Boubacar Boris Diop, romancier et journaliste sénégalais, a publié en 2001 aux éditions Stock un roman intitulé de manière relativement mystérieuse Murambi, le livre des ossements. Il s’agit d’une fiction prenant pour base le génocide rwandais de 1994.

Ce livre fut écrit dans des circonstances bien particulières : avec le soutien d’une fondation, Diop, tout comme une dizaine d’autres écrivains africains, avait été invité à faire un séjour de deux mois sur les lieux où se déroulèrent ce que les Africains ont l’habitude de nommer de manière euphémique les « événements ».

Si le titre du roman produit à la suite de ce séjour sera énigmatique pour la plu- part des lecteurs, n’est-ce pas dû, au moins en partie, à la difficulté de dire l’indicible ? Difficulté rencontrée, par exemple, par tous ceux qui désirent évoquer la Shoah.

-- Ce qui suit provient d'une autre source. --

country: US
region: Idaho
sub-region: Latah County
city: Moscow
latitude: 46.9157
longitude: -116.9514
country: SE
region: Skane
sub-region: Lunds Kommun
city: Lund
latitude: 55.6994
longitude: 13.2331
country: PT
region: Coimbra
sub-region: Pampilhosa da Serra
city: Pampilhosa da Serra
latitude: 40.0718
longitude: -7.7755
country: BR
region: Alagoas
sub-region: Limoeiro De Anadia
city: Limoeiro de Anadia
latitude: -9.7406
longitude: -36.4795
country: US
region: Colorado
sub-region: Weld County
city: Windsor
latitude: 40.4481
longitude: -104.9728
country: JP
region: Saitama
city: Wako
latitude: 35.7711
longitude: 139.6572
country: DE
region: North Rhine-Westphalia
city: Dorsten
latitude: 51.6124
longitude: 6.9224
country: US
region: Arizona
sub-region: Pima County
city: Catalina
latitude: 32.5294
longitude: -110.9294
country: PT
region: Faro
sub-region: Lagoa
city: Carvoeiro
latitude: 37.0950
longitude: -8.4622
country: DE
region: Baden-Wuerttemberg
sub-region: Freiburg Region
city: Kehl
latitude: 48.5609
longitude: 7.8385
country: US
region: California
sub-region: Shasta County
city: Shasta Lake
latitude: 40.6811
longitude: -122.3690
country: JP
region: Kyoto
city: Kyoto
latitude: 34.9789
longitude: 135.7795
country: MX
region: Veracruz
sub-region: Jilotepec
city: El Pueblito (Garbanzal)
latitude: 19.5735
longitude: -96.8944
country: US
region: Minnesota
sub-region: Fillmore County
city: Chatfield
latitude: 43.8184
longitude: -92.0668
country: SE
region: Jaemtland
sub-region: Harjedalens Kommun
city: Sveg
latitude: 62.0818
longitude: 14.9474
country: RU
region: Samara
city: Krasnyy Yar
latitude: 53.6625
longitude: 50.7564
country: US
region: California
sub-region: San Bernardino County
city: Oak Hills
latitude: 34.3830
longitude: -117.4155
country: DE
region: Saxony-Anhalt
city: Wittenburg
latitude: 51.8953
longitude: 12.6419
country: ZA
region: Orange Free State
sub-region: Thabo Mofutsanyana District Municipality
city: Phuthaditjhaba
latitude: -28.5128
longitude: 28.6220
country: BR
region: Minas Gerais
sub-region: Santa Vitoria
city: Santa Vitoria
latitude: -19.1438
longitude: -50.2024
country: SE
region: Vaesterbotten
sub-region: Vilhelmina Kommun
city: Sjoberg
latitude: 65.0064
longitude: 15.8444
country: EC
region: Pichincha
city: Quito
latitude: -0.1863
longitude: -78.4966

« Murambi », dont la signification n’apparaîtra qu’à la p. 53, du moins pour un lecteur non averti des réalités locales, est le lieu où s’est déroulée l’enfance du personnage principal, pour autant que cette appellation corresponde vraiment à la réalité, comme on pourra s’en rendre compte. L’importance du toponyme est confortée par le fait qu’il donne aussi son titre à la quatrième et dernière partie.

La distance à laquelle le lecteur est mis par rapport à l’explicitation du code herméneutique correspond en fait à celle de l’écrivain lui-même. Les intellectuels européens sont en effet les seuls à considérer la culture d’Afrique noire comme un bloc monolithique. Un romancier sénégalais sait, lui, qu’il devra faire un effort pour combler tout ce qui sépare les mentalités de l’Afrique de l’Ouest de celles de la région des Grands Lacs, et son rôle consistera très largement à être un témoin de l’extérieur, à être celui qui remplit un vide en tentant de dire l’horreur face à ce que le sous-titre désigne : Le livre des ossements. Dans la deuxième partie intitulée « Le Retour de Cornelius », celui-ci se trouve en effet confronté aux restes de vingt- cinq à trente mille cadavres de la paroisse de Ntarama. Or, à l’intérieur même de la diégèse, une autre forme de distance se fait jour : ceux qui regardent le charnier le font sans curiosité malsaine, phénomène attesté par une description purement phénoménologique :

[…] les corps se trouvaient en l’état où les avaient laissés les tueurs quatre an- nées auparavant. Des vêtements étaient encore collés au corps […]. (p. 95)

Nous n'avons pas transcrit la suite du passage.